:: The problem ::
When a line of the entries contains the word "lists", report that line.
The input: Begin
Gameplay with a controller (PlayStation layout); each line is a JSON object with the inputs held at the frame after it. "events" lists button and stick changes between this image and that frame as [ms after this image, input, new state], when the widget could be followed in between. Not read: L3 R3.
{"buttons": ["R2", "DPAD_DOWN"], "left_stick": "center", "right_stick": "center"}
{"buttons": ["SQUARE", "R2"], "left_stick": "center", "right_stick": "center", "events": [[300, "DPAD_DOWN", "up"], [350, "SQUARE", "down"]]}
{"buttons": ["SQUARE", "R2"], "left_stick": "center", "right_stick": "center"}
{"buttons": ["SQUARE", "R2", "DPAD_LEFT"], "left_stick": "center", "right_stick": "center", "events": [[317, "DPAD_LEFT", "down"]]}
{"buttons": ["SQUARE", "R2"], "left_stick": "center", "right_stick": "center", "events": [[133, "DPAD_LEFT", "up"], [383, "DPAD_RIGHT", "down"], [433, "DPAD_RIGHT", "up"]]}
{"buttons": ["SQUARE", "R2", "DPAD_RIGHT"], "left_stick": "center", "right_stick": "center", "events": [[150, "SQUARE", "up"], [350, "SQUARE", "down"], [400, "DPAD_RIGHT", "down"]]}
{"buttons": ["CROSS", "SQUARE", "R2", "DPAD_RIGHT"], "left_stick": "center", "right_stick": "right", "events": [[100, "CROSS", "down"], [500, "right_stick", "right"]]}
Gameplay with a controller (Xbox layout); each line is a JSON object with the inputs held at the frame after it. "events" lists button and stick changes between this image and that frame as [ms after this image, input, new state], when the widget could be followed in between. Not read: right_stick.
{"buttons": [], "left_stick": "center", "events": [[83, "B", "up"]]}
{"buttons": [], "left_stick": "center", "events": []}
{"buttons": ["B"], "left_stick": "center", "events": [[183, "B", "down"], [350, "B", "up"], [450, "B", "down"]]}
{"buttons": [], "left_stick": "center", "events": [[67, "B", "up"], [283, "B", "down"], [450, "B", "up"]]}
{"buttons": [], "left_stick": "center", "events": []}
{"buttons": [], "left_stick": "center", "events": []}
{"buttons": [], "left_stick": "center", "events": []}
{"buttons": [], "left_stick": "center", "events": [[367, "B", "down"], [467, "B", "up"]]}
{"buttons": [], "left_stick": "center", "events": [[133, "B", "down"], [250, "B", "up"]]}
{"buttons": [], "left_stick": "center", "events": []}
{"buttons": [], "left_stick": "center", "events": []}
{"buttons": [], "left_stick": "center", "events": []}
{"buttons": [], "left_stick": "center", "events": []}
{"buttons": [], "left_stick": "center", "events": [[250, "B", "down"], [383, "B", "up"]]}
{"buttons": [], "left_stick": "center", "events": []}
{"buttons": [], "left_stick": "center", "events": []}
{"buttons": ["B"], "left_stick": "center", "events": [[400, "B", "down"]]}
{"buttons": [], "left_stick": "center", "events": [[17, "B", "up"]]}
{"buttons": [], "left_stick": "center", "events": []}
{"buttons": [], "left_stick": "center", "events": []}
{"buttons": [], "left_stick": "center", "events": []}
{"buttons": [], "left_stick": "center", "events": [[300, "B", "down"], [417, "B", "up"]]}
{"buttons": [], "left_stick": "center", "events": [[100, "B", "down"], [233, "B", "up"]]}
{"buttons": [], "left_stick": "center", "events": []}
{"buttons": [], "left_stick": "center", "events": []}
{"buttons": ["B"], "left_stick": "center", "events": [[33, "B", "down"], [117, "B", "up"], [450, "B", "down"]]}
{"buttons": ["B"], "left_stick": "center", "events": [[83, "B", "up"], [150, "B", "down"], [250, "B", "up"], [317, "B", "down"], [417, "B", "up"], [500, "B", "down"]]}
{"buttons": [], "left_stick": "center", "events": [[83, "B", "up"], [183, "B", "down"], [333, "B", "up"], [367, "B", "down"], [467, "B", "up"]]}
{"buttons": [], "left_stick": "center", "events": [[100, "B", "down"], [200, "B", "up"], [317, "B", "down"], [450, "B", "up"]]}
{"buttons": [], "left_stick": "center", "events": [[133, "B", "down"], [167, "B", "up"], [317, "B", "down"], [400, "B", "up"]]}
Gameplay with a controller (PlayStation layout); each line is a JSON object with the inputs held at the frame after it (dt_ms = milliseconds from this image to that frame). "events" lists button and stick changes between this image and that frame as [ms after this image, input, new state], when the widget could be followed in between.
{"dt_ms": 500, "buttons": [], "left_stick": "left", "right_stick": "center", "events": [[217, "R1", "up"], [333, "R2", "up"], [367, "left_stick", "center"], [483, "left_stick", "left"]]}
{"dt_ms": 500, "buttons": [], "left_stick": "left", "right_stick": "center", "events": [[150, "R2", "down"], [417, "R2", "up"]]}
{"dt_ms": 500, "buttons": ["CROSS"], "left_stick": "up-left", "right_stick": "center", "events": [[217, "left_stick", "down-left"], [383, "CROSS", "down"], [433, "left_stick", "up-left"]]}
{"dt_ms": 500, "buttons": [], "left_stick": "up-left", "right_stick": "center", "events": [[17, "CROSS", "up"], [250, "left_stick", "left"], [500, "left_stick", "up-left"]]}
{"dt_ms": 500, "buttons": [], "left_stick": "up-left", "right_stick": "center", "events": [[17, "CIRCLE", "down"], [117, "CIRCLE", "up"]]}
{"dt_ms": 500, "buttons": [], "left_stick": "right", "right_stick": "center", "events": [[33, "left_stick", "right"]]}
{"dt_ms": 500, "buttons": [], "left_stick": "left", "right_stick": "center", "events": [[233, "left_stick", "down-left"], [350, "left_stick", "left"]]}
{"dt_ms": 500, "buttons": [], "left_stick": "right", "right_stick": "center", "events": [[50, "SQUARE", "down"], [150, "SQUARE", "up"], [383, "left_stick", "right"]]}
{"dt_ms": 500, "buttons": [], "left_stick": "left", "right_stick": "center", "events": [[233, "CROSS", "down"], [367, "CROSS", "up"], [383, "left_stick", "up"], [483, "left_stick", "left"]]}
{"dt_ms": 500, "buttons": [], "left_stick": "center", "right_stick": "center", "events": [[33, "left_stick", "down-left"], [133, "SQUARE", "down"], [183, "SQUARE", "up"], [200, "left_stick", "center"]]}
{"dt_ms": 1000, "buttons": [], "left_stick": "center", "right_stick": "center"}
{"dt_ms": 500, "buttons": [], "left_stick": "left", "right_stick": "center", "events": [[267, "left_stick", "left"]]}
The input: End
:: Result ::
Gameplay with a controller (PlayStation layout); each line is a JSON object with the inputs held at the frame after it. "events" lists button and stick changes between this image and that frame as [ms after this image, input, new state], when the widget could be followed in between. Not read: L3 R3.
Gameplay with a controller (Xbox layout); each line is a JSON object with the inputs held at the frame after it. "events" lists button and stick changes between this image and that frame as [ms after this image, input, new state], when the widget could be followed in between. Not read: right_stick.
Gameplay with a controller (PlayStation layout); each line is a JSON object with the inputs held at the frame after it (dt_ms = milliseconds from this image to that frame). "events" lists button and stick changes between this image and that frame as [ms after this image, input, new state], when the widget could be followed in between.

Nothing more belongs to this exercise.